When Karl awakens, he goes out to the balcony and sees a neighbor reading on another balcony. They make conversation, though Karl feels he is interrupting the neighbor’s studies. He learns that the neighbor—Josef Mendel—detests Brunelda, Delamarche, and Robinson, and that he works as a salesman at Montly’s department store during the day and studies in the evening. Surprisingly, he advises Karl to stay with Delamarche. Karl reconsiders his situation and plans to wait for a “favorable opening” (183)—preferably, a literal opening at an office job.

Chapter 7 Analysis

This chapter draws a comparison between employment and servitude, such parallels being most evident in Karl’s interactions with fellow servant Robinson and the neighbor Josef Mendel. Rather than being entirely negative, Karl’s servitude is framed as ambiguous—with his perception shifting at the end of the chapter.

After being fired from the Hotel Occidental, Karl reunites with Delamarche and Robinson and meets Brunelda—all of whom plan to make him a servant. Brunelda gets angry at Delamarche for bringing Karl, but then makes a show of letting him stay. Her mercurial personality and Karl’s dislike of her are quickly established. In his state of exhaustion, Karl believes himself “grateful”—but later wonders if Brunelda’s words “might not have been meant well” (151). Karl’s instincts warn him of the situation, but he stays out of fear of Delamarche and the police.

Robinson’s alcoholism demonstrates how servitude is humiliating to the human spirit. In his conversations with Karl, he attempts to paint a rosy picture of his life as Brunelda and Delamarche’s servant, but fails to be persuasive at all. He focuses on the highlight of being in Brunelda’s company. Robinson’s crush adds humor to an otherwise bleak situation. Brunelda’s demanding and difficult manner is all too clear to Karl, and he is not as enchanted by her as Robinson is.

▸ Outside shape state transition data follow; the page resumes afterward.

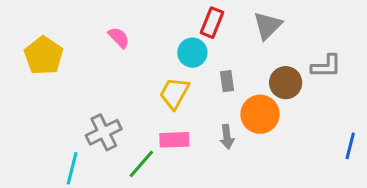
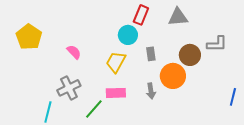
gray triangle: (268, 26) -> (178, 17), turned 40
pink semicircle: (119, 38) -> (74, 52), moved

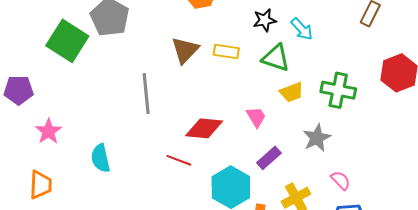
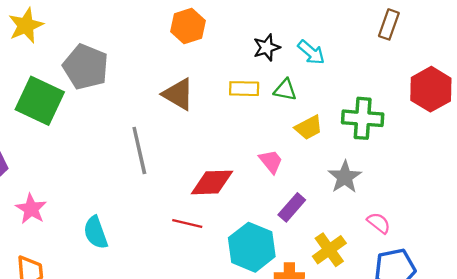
brown triangle: (185, 50) -> (178, 94), turned -36
yellow rectangle: (226, 51) -> (244, 89), moved
green triangle: (276, 58) -> (285, 90), size x0.7

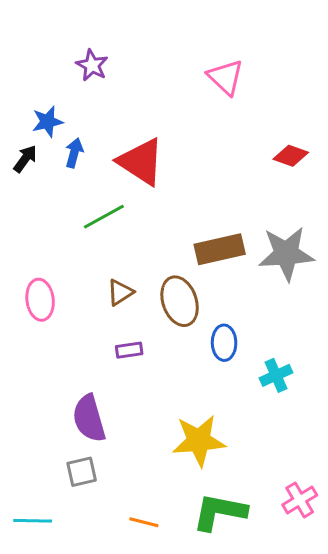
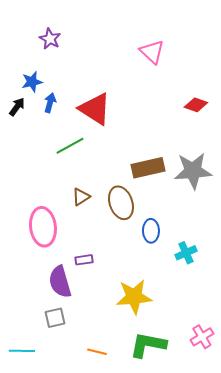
purple star: (92, 65) -> (50, 39), moved
pink ellipse: (40, 300) -> (43, 227), moved, size x1.4
purple rectangle: (129, 350) -> (84, 260), moved

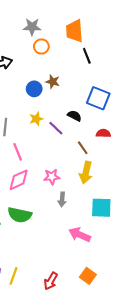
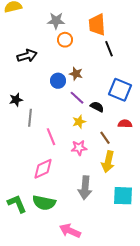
yellow star: (36, 119) -> (79, 122), moved
purple line: (56, 128) -> (77, 98), moved
pink line: (18, 152) -> (51, 137), moved
pink star: (52, 177) -> (79, 148), moved
gray arrow: (62, 199) -> (85, 188), size x1.6
pink arrow: (80, 235) -> (70, 231), moved

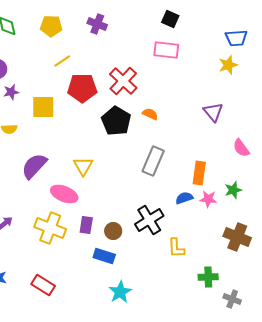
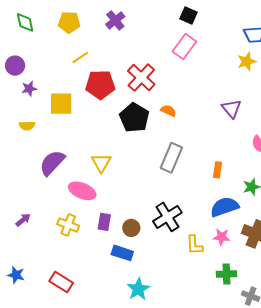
purple cross: (97, 24) -> (115, 20), turned 30
pink rectangle: (166, 50) -> (184, 46), turned -60
orange rectangle: (199, 173) -> (217, 170), size x0.7
blue semicircle: (184, 198) -> (225, 207), moved, size x1.6
pink star: (208, 199) -> (222, 237), moved
yellow cross: (50, 228) -> (68, 225), size x0.7

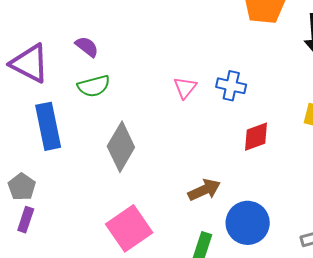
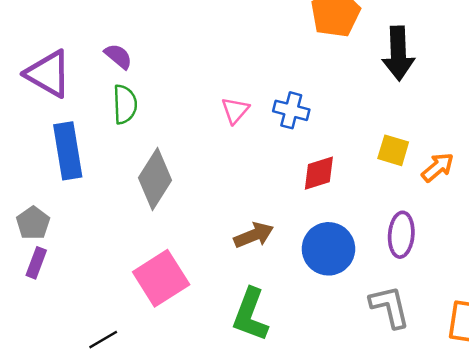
green semicircle: (94, 86) -> (125, 104), turned -80
blue circle: (248, 223) -> (328, 249), moved

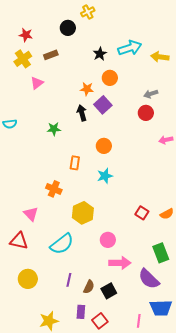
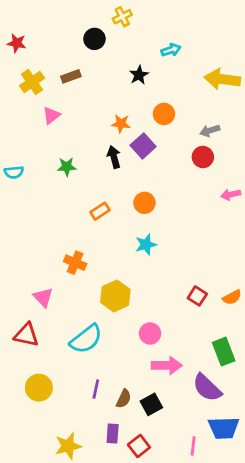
red star: (26, 35) -> (17, 43), moved
cyan arrow: (130, 48) -> (171, 50), moved, size x0.6
yellow arrow: (160, 57) -> (222, 79), size x1.4
orange circle: (110, 78) -> (164, 114), moved
green star: (54, 129) -> (67, 167), moved
orange rectangle: (75, 163) -> (100, 211), moved, turned 48

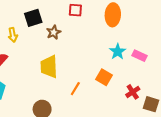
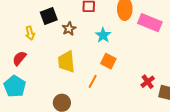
cyan star: (118, 52) -> (103, 35), moved
pink rectangle: (139, 56) -> (150, 23), moved, size x1.6
orange square: (104, 77) -> (108, 61), moved

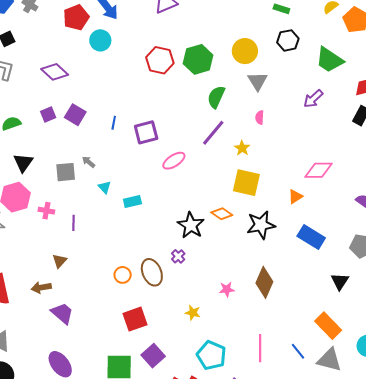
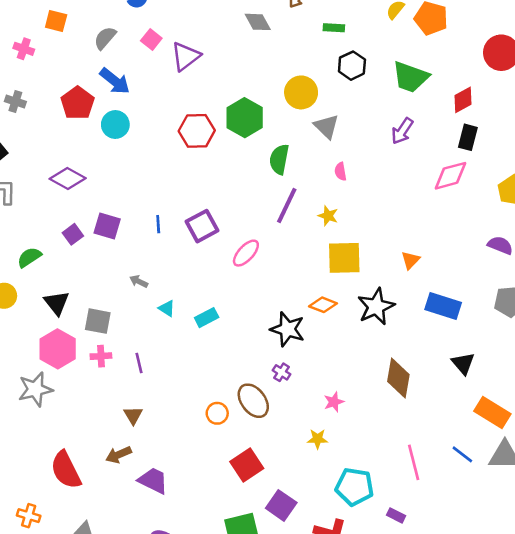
pink diamond: (319, 170) -> (451, 176), moved
gray square: (66, 172) -> (98, 321), moved, turned 30
black triangle: (340, 281) -> (463, 363), moved
pink star: (227, 289) -> (334, 402), moved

Upon realizing Robinson is Brunelda and Delamarche’s servant, Karl’s desire to escape increases. However, Josef Mendel changes Karl’s perspective on servitude: Josef complains about how busy his day is and that he only survives by drinking copious amounts of coffee. Karl looks longingly at Josef’s book and misses when he was a student. However, the neighbor is only able to enjoy books by staying up late at night and spending his days in perpetual exhaustion. Karl initially envies Josef’s situation, but the neighbor convinces him that he is actually better off.

At the beginning of the chapter, Karl notices the serene scene of an “open window in an office and an employee sitting at a desk” (148). This fleeting impression may be the source of Karl’s new dream of securing a stable office job. When applying to the Theater of Oklahoma later on, Karl states he was miserable in an office job, adding an additional layer of irony. Though the novel does not detail said job, it is implied that Karl secured it sometime between escaping Delamarche’s apartment and the novel’s end. In this regard, Karl’s idealism and naivete lead him astray once again.

The political rally provides a respite from Karl’s volatile life, but it also offers insight into how people with different ambitions and values see politics. Throngs of people appear on the street in a parade regarding the election of a new judge. Delamarche is clueless as to what is going on; Josef, on the other hand, is attuned to the situation and advises Karl to pay attention to politics.

During the rally, Karl sees the politician’s opponents attacking his supporters, destroying a car headlamp and releasing an “uncertain illumination, whose sudden expansion had the same effect as utter darkness” (173). In this moment of lyrical imagery, Karl’s situation is given light—potential redemption for his suffering.